The U.S. Court of Appeals for the DC Circuit ruled in January 2013 that these recess appointments the President made were unconstitutional and therefore invalid – potentially reversing every decision made by the NLRB since that point. It also reestablished a constitutional precedent of the congressional recess, possibly preventing future presidents from making recess appointments except in between sessions of Congress. The Obama Administration has a pending appeal to the Supreme Court, which, in June, had agreed to hear the case.

This case is of major importance to the issue of the Senate’s advice and consent powers in the Constitution.  If the President can bypass the Senate and appoint people to various positions in his administration and the courts, by merely declaring that he deems the Senate to be in recess, then the Chamber’s power is dramatically undermined.  The Founders never intended for the Executive to appoint anyone willy-nilly to Federal Government positions without the consent of the Senate.  And they especially did not intend for the President to take federal appointments into his own hands simply because Congress is not conducting business.  The President cannot even reorganize his own Cabinet – indeed even his own Executive Office – without congressional approval.  If the Supreme Court does not rule that this case is moot, it will likely agree with the lower court and rule President Obama’s appointments unconstitutional.

However, as part of the “deal” on Tuesday, July 16, the Republicans agreed to allow the President to withdraw these two illegal nominees and replace them with two individuals who are ideologically the same – and allow them to proceed by simple majority vote.  In other words, the only reason these two fairly radical individuals were placed on the Board through an unconstitutional appointment was because Democrats knew they could not garner 60 votes in the Senate to overcome a filibuster.  Now, the Senate has agreed to approve, by simple majority, two appointees who otherwise would not have made it through the confirmation process in the Senate.

In one great bargain for the Democrats, this arrangements has 1) potentially made the pending Supreme Court case moot, since the appointees are no longer in their job (perhaps it may still be heard if companies challenge the validity of rulings made by the NLRB since they were appointed); 2) eliminated the minority’s ability to force a 60-vote margin on the controversial replacements; and 3) allows the Majority Leader to use his new precedent of nuclear intimidation any time Republicans object to a Presidential nominee.  Republicans gave in on everything and gained precisely nothing.

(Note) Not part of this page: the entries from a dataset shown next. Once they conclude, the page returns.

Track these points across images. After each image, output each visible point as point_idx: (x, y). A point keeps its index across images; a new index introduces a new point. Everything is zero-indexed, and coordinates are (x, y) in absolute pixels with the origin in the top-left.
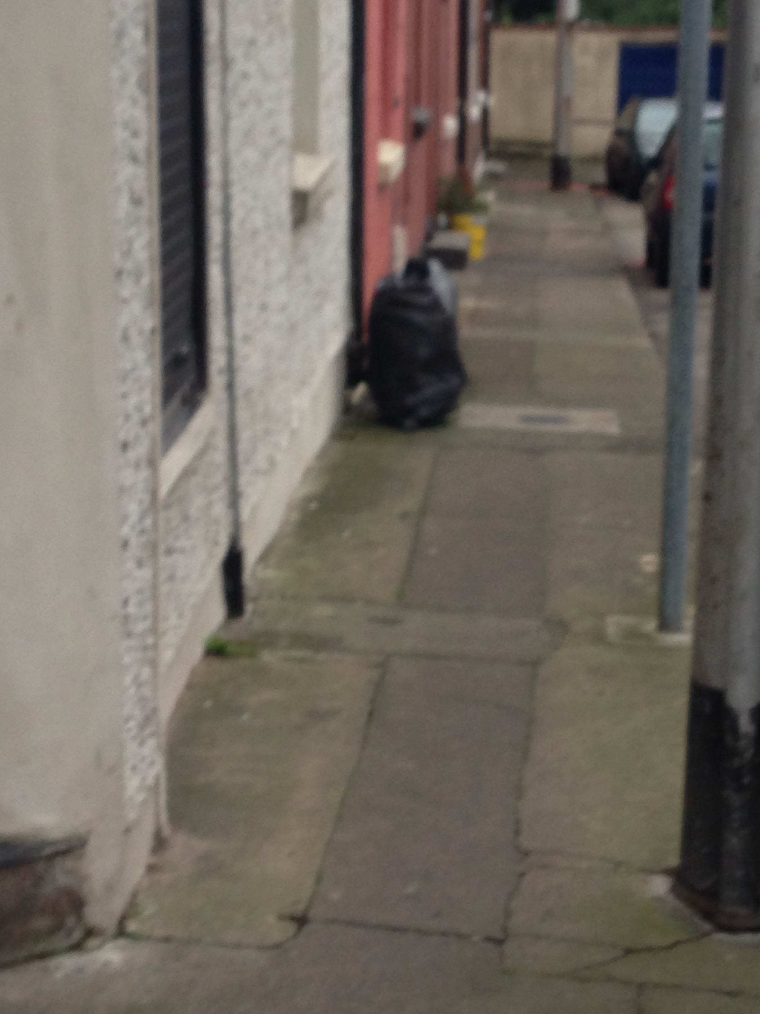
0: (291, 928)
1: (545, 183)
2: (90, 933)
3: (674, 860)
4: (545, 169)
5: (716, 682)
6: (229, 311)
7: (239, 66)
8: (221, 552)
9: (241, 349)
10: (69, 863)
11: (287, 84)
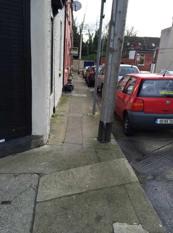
0: (62, 143)
1: (78, 74)
2: (44, 144)
3: (97, 136)
4: (78, 72)
5: (102, 121)
6: (54, 85)
7: (55, 62)
8: (53, 107)
9: (55, 88)
10: (42, 138)
11: (59, 64)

That may be too generous.  It may be less than nothing.  One day, perhaps as soon as 18 months, the Republicans will be the Senate majority.  And one day, there will be another Republican President.  When the Democrats move to filibuster the new President’s appointments, Senate Democrats will be able to say that they never changed the rules, and demand a 60-vote threshold.  It is highly likely that, had the Republicans forced the issue, Reid may not have been able to get 50 votes to overturn the precedent.  A lot of the Senate’s old bulls remember life in the minority and are not anxious to give up their rights.

The filibuster was worth fighting for, not because it is a tool to make President Obama’s life miserable, as Harry Reid likes to fancy.  The filibuster is important because it is a tool to force bipartisan consensus.  The idea of the filibuster is to prevent a simple majority of Senators from running roughshod over the ranks of a political minority.  Consensus building with, and respect for, the minority distinguishes the Senate from the House, thanks in part to the filibuster.  It means that a majority must seek at least a handful of minority votes to pass legislation – ensuring a broader political consensus on issues.

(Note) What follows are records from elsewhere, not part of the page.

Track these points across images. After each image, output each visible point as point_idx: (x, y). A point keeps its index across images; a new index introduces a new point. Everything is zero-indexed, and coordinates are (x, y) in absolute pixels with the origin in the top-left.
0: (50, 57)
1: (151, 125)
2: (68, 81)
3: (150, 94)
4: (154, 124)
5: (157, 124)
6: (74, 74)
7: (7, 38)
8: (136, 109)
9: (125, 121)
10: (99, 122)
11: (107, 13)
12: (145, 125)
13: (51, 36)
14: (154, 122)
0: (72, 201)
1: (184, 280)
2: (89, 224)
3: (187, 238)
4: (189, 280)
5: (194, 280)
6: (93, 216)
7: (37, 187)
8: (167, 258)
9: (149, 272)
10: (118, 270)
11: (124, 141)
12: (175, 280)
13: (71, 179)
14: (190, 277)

The Republicans may think they preserved the filibuster in July, but all they did was suspend their rights for a day and leave themselves vulnerable to future nuclear intimidation.  It would have been better to fight it out – then even if they lost, they would have then been in a position to threaten retaliation in January 2015 unless the Reid precedent was overturned.  Today the Senate is much less a bastion that protects the rights of political minorities than it used to be, and that is not good for the future of our democracy.